Tuesday, January 27, 2015

AS NRM GOES INTO THEIR 30TH YEAR WHAT CAN UGANDA LEARN FROM THE ORIGINALS

On Monday the National Resistance Movement (NRM) will begin its 30th year at the helm of Ugandan politics.

Looking back it has been a tumultuous three decades.

Inheriting a dysfunctional state and even more woeful economy, the NRM has helped turn it around. Revitalising the economy, even if we know there is still a lot to do. Regularising our politics, even if they are not averse to bending and even ignoring the rules. And creating a stable, liberal environment for society to find its way, even if we don’t always agree at our wholesale adoption of foreign cultures.

But January 26th 1986 was not the beginning of the adventure. It started much earlier in the minds of some young men and women. While they were not unique in their youthful aspiration for a better Uganda, they more strongly believed it was their destiny to do something about it, “By whatever means necessary”.

"Wide eyed exuberance may have given way to adult cynicism, but there is still some things we can learn from those youthful adventurers that can give the whole project that we call Uganda a new lease of life....

Winston Churchill once said, “If a man is not a socialist by the time he is 20, he has no heart. If he is not a conservative by the time he is 40, he has no brain.”

Socialism is defined as a political and economic theory of social organization that advocates that the means of production, distribution, and exchange should be owned or regulated by the community as a whole.

Whereas it is to bash one’s head against human nature to communalise property, the principle “From each according to his ability, to each according to his need” is still a laudable goal.

At the bottom of it, a desire to see no one left behind as we progress. That through their taxes the more fortunate will pay for the ladders – education and health, that will allow the lesser privileged to improve their lives and ascend to the high table.

It would be useful for us to reflect on that, in this day of endemic corruption that is killing service delivery and dooming millions of our people to a subhuman existence.

Ideological fervour aside, imagine the scene when your friend, Yoweri Museveni asks, “Are you in or are you not?” How many did follow him into the bushes of Luwero with zero guarantee of exiting this project alive, leave alone taking over government?

The truth is to make that decision you were either incredibly stupid or so convinced of the cause that you fell in with Museveni and his band.

The former needs no explanation but the latter is where the lesson is.

That these young men and women believed in a cause bigger than concern for individual safety and comfort, personal ambition, a selflessness we need ample dozes of today.

Of course it helped that for many there was no choice, they were branded outlaws and government agents were not averse to killing them on sight.

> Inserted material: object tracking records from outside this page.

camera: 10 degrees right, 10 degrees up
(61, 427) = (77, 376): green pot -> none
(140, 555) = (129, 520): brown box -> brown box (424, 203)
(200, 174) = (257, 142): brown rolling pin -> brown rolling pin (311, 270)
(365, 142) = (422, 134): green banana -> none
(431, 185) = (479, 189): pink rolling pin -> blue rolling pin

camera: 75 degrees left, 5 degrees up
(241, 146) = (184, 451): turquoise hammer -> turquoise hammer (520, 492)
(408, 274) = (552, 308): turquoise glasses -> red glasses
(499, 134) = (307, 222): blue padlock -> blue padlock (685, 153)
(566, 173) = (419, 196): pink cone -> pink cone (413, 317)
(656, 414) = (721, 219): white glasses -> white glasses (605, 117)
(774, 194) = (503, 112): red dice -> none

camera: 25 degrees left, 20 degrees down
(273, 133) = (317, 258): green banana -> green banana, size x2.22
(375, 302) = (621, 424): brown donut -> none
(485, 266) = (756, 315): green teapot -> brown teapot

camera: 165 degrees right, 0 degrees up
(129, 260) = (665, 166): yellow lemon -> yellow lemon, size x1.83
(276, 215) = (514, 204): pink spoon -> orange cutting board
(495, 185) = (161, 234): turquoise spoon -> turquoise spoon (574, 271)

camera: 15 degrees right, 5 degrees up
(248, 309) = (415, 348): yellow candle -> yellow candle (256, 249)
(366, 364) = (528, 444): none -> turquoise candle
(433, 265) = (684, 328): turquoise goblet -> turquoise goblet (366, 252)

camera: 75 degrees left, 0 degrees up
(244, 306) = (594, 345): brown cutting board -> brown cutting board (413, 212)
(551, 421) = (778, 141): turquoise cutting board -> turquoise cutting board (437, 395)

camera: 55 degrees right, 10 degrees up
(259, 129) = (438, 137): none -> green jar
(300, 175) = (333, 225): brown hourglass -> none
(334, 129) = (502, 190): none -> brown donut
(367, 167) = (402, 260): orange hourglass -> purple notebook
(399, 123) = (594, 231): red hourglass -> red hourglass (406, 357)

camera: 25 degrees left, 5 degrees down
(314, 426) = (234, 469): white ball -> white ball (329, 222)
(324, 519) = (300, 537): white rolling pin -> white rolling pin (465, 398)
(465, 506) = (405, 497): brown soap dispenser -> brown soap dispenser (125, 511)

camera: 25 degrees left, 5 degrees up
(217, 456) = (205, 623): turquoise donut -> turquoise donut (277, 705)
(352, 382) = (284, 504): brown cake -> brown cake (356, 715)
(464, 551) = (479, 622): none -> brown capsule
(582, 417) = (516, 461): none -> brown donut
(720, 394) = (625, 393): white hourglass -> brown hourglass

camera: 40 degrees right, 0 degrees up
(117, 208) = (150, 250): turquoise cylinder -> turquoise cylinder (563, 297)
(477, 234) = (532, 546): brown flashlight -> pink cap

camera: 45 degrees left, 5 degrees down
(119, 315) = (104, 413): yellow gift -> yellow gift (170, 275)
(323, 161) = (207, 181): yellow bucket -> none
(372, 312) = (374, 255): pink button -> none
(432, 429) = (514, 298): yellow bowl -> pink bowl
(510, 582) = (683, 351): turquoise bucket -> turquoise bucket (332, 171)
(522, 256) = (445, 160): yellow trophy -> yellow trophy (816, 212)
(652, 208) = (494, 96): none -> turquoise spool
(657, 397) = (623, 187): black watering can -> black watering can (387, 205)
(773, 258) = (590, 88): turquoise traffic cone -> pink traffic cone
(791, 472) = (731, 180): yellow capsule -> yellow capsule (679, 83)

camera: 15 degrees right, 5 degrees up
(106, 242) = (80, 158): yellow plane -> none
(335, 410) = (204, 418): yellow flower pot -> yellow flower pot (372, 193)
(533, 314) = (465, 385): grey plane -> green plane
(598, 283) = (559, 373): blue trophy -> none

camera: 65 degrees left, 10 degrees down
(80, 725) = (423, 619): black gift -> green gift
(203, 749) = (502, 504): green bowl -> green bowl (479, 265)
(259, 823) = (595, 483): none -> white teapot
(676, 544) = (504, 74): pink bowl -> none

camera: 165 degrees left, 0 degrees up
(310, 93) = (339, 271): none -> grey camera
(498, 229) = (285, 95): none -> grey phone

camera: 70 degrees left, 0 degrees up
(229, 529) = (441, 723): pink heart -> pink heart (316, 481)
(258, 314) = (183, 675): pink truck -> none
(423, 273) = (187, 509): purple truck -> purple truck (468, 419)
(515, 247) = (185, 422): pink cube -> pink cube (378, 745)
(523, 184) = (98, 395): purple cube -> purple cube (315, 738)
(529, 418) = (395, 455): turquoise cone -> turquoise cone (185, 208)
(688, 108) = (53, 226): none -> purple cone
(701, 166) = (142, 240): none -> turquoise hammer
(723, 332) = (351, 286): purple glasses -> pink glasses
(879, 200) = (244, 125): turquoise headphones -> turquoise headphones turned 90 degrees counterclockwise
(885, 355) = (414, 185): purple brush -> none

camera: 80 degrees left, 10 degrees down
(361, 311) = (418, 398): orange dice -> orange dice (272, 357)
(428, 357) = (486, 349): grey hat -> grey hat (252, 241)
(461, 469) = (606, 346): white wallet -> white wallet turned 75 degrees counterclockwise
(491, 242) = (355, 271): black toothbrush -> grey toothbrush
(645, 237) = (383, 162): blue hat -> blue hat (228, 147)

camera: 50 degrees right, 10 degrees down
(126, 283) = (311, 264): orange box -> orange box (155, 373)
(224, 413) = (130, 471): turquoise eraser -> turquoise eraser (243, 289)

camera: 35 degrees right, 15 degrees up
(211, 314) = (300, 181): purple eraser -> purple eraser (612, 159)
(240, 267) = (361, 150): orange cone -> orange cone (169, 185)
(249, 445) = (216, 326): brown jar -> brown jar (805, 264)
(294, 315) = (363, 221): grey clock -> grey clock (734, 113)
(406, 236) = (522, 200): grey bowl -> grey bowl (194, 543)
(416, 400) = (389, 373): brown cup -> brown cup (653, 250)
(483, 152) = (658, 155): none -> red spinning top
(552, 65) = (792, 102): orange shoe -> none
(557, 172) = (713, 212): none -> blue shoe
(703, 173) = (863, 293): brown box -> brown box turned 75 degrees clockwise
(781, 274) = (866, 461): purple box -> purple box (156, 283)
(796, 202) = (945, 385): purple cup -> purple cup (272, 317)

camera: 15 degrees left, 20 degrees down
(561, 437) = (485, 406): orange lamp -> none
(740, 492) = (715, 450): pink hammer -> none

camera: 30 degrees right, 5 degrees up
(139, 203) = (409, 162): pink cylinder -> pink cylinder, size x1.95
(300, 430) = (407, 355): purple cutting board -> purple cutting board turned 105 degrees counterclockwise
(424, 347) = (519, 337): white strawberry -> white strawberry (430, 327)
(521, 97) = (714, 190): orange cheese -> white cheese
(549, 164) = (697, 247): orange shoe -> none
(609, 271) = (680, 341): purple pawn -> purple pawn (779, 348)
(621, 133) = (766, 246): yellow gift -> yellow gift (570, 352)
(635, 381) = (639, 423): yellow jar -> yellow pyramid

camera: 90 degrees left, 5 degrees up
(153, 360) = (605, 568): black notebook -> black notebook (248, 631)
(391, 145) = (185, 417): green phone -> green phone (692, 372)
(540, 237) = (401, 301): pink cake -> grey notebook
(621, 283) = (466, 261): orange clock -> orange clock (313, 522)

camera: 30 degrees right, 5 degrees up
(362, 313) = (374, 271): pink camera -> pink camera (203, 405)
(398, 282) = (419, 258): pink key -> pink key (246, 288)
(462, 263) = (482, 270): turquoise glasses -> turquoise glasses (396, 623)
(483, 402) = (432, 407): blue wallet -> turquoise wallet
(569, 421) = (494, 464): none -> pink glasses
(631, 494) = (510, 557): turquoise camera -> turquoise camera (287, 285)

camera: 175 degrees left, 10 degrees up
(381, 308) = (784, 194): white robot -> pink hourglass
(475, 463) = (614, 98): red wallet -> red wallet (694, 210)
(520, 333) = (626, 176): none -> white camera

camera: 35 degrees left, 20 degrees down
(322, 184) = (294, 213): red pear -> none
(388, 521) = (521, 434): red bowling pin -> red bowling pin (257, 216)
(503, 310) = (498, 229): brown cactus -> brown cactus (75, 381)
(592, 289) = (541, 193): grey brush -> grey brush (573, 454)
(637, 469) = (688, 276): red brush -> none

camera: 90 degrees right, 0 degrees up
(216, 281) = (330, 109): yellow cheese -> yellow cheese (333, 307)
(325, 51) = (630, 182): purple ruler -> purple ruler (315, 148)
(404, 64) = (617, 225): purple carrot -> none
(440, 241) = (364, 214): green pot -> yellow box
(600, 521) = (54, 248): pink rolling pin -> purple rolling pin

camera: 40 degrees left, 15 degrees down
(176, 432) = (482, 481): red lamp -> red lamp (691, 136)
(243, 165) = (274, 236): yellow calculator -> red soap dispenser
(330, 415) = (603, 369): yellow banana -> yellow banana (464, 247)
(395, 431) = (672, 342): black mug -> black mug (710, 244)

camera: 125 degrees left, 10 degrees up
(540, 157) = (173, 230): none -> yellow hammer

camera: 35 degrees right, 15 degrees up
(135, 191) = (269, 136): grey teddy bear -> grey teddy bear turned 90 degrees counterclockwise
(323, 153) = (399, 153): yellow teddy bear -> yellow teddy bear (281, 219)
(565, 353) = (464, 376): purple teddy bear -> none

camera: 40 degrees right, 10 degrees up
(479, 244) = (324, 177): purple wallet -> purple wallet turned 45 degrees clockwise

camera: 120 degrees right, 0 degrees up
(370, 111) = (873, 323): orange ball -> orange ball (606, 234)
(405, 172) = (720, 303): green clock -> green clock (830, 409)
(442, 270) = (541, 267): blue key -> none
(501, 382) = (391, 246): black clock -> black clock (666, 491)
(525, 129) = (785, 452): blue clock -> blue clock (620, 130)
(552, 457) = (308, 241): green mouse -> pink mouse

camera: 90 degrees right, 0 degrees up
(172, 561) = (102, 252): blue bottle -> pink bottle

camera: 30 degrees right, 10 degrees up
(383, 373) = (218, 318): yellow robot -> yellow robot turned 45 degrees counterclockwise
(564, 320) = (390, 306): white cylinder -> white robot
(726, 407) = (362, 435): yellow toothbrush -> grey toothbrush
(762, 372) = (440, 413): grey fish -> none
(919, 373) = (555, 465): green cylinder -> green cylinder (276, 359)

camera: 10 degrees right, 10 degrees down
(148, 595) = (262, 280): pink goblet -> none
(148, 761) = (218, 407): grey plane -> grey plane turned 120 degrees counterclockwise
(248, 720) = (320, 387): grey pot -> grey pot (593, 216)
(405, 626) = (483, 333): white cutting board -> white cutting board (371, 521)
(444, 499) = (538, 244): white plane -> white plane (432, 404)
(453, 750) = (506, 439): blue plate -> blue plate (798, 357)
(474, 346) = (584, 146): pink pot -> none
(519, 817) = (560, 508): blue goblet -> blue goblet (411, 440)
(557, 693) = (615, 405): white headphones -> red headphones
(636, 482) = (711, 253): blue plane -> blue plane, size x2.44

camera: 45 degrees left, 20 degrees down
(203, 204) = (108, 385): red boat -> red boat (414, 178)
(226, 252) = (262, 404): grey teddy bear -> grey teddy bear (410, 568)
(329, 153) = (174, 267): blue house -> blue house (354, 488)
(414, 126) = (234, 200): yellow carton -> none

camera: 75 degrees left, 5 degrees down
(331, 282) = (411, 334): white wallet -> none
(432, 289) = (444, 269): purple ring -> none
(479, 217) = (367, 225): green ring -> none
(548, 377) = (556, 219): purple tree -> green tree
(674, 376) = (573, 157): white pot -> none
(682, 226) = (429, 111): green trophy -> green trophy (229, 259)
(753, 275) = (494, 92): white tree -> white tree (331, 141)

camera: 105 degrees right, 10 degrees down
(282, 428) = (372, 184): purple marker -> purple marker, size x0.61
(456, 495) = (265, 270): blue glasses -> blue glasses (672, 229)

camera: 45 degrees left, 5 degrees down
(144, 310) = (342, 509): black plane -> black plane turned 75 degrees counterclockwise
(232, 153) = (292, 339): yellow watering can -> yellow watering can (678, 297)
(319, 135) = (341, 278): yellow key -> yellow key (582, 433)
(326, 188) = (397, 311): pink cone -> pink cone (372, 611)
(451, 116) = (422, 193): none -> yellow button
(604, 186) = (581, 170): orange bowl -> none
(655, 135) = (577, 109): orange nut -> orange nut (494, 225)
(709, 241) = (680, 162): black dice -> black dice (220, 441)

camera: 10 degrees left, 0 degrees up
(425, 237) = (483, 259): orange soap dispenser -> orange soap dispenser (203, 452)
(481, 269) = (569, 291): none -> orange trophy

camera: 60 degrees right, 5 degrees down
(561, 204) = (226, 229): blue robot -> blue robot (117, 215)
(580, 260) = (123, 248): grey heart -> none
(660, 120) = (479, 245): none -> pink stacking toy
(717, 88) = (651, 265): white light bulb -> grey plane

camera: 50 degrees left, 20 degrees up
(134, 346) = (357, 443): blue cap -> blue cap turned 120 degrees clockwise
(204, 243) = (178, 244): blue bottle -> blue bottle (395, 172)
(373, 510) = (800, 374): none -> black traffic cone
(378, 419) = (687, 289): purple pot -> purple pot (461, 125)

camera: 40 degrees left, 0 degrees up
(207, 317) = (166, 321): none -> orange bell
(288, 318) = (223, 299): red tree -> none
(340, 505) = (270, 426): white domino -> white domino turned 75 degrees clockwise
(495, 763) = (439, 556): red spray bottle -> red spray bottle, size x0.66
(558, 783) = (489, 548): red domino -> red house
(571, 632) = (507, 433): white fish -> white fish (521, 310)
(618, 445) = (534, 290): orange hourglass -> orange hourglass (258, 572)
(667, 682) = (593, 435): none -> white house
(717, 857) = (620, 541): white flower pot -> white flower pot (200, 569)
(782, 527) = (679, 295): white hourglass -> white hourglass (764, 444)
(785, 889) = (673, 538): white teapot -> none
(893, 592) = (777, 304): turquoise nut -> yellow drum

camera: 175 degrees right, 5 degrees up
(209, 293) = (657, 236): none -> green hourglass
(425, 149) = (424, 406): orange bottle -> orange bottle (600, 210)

But then again what can beat self-preservation to push a collective endeavour.

This project is going into a new phase, doing away with the old and integrating the new.

Organisations thrive and are sustainable on the strength of their mission, whether that mission is so ingrained in a critical mass of the members DNA as to cause a self-propelling drive. The trick is always to transmit it to the Johnny-come-latelies.

"The NRM’s challenge going forward is that it will be a victim of its own success. One, because now that more and more voting Ugandans were born after 1986 previous horror stories of an unstable Uganda do not wash. And secondly, for the rest of us who have seen a steady improvement in our lives we expect it to only get better, the law of diminishing returns be damned....

“No retreat, no surrender” would be absolute folly as a catch phrase for a guerrilla army, but that is exactly what we expect from the NRM – or any subsequent governments, going into the future.